- _What the task requires_
Every line from the one containing "#ced0e3; stroke-width: 22" to the one containing "#cbcbcb; stroke-width: 24" in the records below, both included, must be set down exactly, and no other line.

*** Opening of Entries shown ***

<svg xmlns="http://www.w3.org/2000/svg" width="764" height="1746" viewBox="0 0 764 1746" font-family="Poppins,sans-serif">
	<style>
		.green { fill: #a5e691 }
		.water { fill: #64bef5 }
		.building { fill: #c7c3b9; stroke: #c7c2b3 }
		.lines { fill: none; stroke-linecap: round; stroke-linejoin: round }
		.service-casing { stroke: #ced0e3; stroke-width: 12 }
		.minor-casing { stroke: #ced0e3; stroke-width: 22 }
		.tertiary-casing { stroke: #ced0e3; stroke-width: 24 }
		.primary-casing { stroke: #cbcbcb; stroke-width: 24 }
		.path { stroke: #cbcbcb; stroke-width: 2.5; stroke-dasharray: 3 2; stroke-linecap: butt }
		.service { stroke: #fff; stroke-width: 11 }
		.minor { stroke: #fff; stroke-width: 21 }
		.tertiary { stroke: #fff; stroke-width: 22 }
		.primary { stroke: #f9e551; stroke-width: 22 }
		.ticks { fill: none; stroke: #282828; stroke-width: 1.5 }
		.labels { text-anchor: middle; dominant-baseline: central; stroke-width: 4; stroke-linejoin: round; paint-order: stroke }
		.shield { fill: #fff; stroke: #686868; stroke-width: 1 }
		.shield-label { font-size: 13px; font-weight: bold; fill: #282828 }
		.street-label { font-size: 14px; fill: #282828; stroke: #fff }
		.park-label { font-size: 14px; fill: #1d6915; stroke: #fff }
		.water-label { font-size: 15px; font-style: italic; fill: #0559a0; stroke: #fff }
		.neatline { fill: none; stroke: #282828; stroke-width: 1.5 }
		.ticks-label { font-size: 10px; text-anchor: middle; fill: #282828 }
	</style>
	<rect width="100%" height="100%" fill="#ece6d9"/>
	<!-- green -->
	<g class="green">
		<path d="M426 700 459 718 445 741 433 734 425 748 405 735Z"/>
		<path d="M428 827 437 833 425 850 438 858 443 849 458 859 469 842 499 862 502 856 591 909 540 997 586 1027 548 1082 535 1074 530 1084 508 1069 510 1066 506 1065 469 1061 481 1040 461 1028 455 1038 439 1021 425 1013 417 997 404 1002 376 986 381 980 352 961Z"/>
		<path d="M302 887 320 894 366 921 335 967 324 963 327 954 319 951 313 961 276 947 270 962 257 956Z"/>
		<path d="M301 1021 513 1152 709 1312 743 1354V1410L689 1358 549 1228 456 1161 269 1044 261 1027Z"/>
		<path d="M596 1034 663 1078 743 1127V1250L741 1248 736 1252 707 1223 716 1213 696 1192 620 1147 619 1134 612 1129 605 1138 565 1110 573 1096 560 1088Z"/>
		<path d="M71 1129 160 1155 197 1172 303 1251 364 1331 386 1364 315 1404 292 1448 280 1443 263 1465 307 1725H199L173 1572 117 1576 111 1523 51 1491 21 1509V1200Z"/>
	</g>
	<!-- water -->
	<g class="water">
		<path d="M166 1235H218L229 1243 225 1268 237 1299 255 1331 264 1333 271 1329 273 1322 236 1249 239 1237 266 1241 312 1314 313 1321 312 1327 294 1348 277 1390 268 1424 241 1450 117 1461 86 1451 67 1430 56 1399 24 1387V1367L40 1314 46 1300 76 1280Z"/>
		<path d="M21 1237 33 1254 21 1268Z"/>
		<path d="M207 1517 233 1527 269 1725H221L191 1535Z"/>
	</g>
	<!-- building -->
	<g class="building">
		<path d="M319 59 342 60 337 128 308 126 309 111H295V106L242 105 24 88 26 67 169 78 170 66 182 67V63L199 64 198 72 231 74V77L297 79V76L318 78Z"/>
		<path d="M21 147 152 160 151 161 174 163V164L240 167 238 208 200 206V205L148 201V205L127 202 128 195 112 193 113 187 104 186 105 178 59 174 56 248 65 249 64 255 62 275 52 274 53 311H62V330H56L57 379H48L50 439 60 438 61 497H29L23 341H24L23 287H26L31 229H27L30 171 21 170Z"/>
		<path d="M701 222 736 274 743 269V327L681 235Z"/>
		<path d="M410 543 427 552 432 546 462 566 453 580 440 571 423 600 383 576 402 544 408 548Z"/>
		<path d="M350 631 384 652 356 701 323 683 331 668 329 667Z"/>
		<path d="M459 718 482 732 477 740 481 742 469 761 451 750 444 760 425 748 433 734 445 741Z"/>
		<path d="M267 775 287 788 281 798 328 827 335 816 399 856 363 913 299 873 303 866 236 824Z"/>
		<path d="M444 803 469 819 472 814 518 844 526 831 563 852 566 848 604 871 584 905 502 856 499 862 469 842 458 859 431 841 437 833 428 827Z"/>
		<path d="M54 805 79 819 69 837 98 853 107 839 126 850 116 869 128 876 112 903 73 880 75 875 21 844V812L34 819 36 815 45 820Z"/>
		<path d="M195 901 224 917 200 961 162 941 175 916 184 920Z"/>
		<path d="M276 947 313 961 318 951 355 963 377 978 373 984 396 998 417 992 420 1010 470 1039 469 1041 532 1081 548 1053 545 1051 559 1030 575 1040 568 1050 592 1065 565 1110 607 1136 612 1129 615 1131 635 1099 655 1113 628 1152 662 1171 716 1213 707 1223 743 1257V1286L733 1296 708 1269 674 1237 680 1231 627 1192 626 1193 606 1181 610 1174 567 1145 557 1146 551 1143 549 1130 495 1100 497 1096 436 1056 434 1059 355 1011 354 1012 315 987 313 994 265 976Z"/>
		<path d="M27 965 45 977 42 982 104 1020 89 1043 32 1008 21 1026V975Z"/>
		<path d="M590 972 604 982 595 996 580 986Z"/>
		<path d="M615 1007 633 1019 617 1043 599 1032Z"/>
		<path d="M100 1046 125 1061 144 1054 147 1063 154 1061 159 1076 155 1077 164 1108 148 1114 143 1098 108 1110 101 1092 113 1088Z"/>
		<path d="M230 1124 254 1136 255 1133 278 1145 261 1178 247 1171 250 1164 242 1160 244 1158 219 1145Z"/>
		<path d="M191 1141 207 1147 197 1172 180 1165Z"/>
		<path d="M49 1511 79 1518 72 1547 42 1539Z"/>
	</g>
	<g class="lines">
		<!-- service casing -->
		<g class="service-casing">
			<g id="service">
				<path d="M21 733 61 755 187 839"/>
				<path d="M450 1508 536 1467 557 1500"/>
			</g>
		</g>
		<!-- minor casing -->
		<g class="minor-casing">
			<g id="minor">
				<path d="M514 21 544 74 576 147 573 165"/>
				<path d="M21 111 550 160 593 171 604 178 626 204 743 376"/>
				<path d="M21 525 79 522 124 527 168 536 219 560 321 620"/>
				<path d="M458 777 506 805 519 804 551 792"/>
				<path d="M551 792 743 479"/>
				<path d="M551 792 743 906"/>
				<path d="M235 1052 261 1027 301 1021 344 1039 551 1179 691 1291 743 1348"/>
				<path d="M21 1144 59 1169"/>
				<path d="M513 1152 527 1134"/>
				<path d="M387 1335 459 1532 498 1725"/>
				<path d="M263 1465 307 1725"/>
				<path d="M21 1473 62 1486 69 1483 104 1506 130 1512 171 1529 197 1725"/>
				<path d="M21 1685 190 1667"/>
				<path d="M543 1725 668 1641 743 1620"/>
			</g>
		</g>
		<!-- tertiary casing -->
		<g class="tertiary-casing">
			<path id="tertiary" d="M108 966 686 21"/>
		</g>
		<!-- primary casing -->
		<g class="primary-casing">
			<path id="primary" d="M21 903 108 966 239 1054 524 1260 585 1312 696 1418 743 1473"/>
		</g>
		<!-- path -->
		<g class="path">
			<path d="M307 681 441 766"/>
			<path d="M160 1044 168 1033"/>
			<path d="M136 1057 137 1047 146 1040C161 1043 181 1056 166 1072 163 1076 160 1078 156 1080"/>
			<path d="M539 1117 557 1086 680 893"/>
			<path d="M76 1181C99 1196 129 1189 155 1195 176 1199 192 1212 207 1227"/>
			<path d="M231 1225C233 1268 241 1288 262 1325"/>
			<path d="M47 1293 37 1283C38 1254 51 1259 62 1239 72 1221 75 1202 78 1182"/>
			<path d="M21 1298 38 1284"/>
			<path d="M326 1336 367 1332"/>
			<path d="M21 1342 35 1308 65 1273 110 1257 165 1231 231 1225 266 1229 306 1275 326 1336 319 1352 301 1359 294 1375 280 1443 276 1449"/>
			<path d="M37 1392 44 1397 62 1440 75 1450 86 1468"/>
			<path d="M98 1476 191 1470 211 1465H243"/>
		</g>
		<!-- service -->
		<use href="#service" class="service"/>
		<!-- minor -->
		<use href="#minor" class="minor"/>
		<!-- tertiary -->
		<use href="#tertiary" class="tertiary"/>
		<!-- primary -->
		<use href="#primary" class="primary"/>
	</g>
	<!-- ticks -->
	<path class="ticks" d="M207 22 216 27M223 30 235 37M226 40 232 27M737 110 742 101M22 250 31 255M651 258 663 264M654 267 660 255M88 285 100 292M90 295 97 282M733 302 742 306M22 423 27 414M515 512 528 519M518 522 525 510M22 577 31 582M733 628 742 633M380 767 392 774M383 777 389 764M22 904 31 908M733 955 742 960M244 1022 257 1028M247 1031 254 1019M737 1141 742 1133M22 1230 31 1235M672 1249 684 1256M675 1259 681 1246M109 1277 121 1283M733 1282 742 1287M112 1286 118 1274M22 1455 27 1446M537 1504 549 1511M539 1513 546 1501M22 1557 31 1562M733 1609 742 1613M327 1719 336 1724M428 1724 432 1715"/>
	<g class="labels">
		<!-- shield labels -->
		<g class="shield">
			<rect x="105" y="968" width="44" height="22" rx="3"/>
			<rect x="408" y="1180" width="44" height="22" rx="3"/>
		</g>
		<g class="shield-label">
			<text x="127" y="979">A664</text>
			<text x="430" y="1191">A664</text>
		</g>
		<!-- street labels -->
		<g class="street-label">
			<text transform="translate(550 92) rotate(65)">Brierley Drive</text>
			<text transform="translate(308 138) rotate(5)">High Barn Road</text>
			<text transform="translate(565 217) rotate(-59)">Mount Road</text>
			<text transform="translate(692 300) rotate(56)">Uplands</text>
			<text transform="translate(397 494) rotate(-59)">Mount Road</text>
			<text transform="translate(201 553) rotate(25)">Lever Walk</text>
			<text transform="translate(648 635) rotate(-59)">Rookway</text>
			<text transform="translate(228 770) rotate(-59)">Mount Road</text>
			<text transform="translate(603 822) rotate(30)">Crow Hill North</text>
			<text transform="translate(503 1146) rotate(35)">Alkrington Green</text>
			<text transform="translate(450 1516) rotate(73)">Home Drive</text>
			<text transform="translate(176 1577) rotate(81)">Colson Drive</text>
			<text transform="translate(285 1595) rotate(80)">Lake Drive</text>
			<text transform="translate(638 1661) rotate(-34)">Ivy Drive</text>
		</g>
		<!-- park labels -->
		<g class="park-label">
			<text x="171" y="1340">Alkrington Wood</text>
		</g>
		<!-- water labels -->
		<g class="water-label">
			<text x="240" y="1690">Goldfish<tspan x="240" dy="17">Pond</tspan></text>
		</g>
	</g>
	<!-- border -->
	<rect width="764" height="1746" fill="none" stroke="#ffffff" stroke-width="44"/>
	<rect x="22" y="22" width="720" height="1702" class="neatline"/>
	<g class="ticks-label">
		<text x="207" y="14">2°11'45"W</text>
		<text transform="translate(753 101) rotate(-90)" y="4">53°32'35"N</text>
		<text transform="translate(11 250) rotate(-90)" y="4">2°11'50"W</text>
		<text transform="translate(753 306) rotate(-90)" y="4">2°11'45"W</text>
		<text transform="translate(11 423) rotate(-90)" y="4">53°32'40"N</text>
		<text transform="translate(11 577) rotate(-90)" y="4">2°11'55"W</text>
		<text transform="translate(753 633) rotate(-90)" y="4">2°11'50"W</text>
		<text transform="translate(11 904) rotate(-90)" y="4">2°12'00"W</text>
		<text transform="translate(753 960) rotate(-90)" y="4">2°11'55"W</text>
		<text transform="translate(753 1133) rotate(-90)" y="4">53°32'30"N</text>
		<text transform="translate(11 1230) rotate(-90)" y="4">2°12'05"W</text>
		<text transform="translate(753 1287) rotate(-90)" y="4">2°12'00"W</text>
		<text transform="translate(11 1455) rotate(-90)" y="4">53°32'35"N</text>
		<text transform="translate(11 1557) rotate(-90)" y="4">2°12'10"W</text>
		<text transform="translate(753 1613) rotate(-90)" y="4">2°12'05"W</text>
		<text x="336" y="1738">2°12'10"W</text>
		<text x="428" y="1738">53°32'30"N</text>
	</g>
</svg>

*** Close of Entries shown ***

- _Result of this task_
		.minor-casing { stroke: #ced0e3; stroke-width: 22 }
		.tertiary-casing { stroke: #ced0e3; stroke-width: 24 }
		.primary-casing { stroke: #cbcbcb; stroke-width: 24 }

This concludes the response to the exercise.